Unlike OCC Bulletin 98-3, which proposed a specific risk management process, the Federal Reserve in SR 98-9 set forth five "information technology elements" to be evaluated in terms of the overall business risks of the financial institution. Essentially, examiners were to consider the effect that the five elements would have on the risks (including credit, market, liquidity, operational, legal, and reputational risks) confronting a particular financial institution.

The five information technology elements to be considered by Federal Reserve examiners were management processes, architecture, *68 integrity, security, and availability. The first element, management processes, broadly encompasses planning, investment, development, execution, and staffing of information technology programs. Examples of management processes include strategic planning, management succession policies, and regular independent audits. With regard to this first element, Federal Reserve examiners are to consider not only whether the information technology strategies of the organization are consistent with the organization's mission and business objectives, but also whether the organization has the appropriate management processes in place to execute those information technology strategies.

Architecture, the second information technology element, refers to the underlying design of the automated information system and its component parts such as network communications, hardware, and software. Effective architecture meets both the current and long-term business objectives and capacity requirements of the organization. Additionally, the architecture must provide solutions to compatibility and integration problems with other systems and sources of data.
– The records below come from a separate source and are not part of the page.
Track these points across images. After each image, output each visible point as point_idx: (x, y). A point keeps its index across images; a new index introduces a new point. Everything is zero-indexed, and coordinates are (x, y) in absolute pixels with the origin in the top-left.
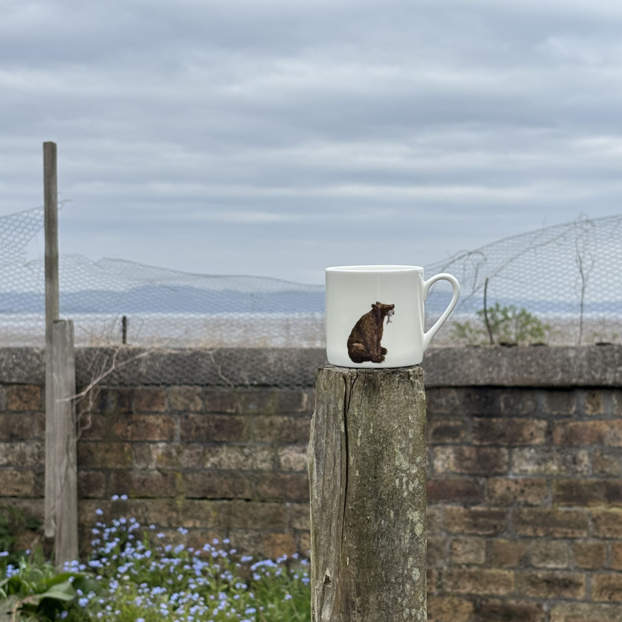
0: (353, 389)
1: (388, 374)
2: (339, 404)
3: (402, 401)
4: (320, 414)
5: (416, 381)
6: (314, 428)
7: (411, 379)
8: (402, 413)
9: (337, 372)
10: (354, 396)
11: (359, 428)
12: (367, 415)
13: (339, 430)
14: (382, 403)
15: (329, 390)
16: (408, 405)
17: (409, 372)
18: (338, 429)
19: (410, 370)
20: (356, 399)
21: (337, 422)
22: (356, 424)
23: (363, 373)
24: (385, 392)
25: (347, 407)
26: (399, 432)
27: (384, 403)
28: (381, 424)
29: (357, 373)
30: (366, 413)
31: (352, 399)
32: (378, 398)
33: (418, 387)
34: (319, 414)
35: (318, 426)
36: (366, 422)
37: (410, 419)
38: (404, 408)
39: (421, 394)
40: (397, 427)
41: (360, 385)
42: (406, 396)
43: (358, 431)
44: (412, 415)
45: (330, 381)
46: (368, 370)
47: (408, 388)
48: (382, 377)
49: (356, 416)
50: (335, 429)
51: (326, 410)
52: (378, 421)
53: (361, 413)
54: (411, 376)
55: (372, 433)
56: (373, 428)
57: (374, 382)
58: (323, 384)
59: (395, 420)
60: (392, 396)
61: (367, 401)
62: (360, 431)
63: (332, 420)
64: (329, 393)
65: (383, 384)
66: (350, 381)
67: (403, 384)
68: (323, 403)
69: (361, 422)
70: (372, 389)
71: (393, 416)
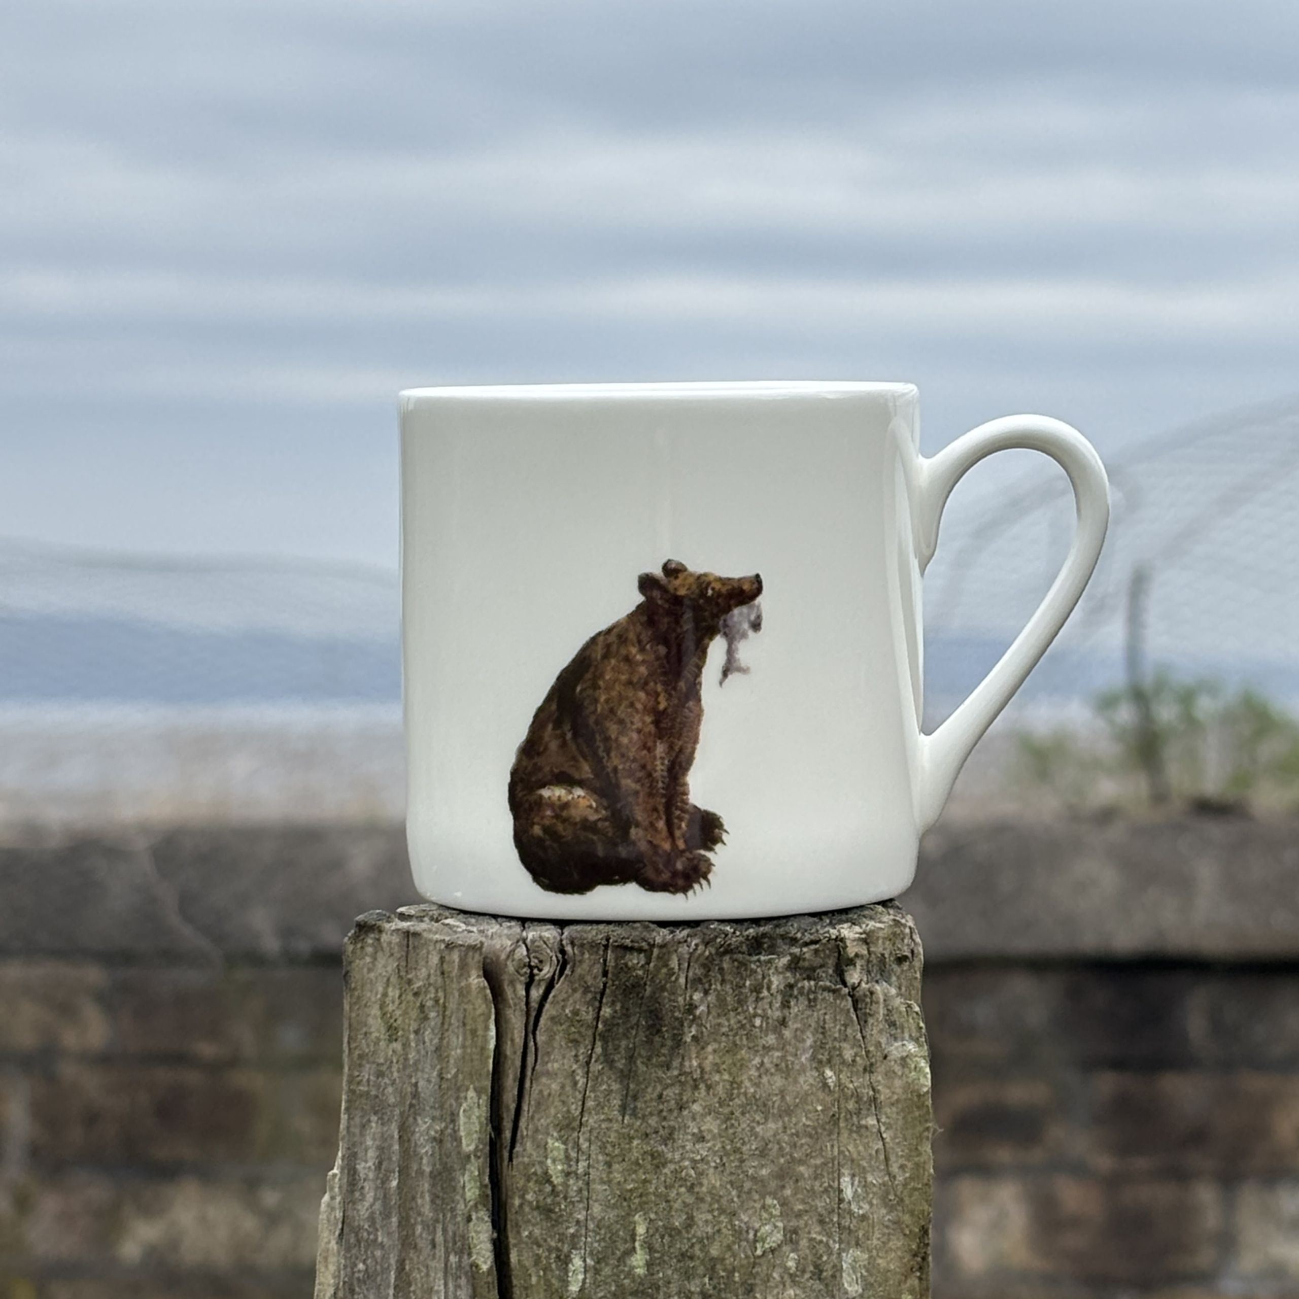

The third element is integrity. This refers to the reliability, accuracy, and completeness of the information delivered to the end-user. Integrity may become a concern, for instance, in the situation where a bank's loan division mistakenly inputs erroneous entries into its general ledger system resulting in billing errors and similar problems. Organizations may consider implementing information system audits and independent application reviews to safeguard the integrity of its information.